## Exercise 1
According to the passage on company types, under which earlier provision were not-for-profit companies previously defined?

## Given passage
——————————

The Investment Companies as defined under section 186 of the Companies Act, 2013, are the companies which have a fundamental business or transaction relating to the securities of other companies. Securities may be of a nature of shares or debenture or other securities offered by such entity.

  1. On the basis of object

Not for Profit Company:

A company whose sole objective is to promote commerce, art, science, sports education, research, social welfare, religion, charity, protection of environment or any other useful purpose and not having any profit motive will be termed as a not-for-profit company. Such a company must apply its profits or other incomes in promoting its objects. It mustn’t make any payment of dividend to its members. Section 8 of Companies Act, 2103 is the only type of company that is a not-for-profit company.

These companies were previously defined under Section 25 of Companies Act, 1956 with more or less the same provisions. The new Act has, however, prescribed more objectives that Section 8 companies can have.

——————————

## Material for this exercise
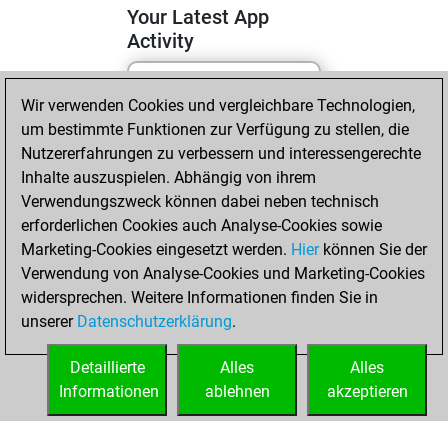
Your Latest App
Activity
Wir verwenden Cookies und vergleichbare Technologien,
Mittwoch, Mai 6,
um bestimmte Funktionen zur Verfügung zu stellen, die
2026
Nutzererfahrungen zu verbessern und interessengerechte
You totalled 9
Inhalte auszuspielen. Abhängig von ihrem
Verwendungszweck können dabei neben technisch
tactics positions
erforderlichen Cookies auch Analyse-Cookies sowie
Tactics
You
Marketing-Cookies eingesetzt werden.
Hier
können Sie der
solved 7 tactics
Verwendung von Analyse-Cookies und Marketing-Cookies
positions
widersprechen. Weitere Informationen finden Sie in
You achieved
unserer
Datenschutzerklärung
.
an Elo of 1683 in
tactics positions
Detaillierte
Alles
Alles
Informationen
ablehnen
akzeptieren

——————————

## Exercise 2
Reproduce the listing from its first line through the line containing "solved 7 tactics", changing "Activity" to "Overview" and keeping everything else the same. Omit the pictures.

## Exercise response 1
Section 25 of the Companies Act, 1956.

## Exercise response 2
Your Latest App
Overview
Wir verwenden Cookies und vergleichbare Technologien,
Mittwoch, Mai 6,
um bestimmte Funktionen zur Verfügung zu stellen, die
2026
Nutzererfahrungen zu verbessern und interessengerechte
You totalled 9
Inhalte auszuspielen. Abhängig von ihrem
Verwendungszweck können dabei neben technisch
tactics positions
erforderlichen Cookies auch Analyse-Cookies sowie
Tactics
You
Marketing-Cookies eingesetzt werden.
Hier
können Sie der
solved 7 tactics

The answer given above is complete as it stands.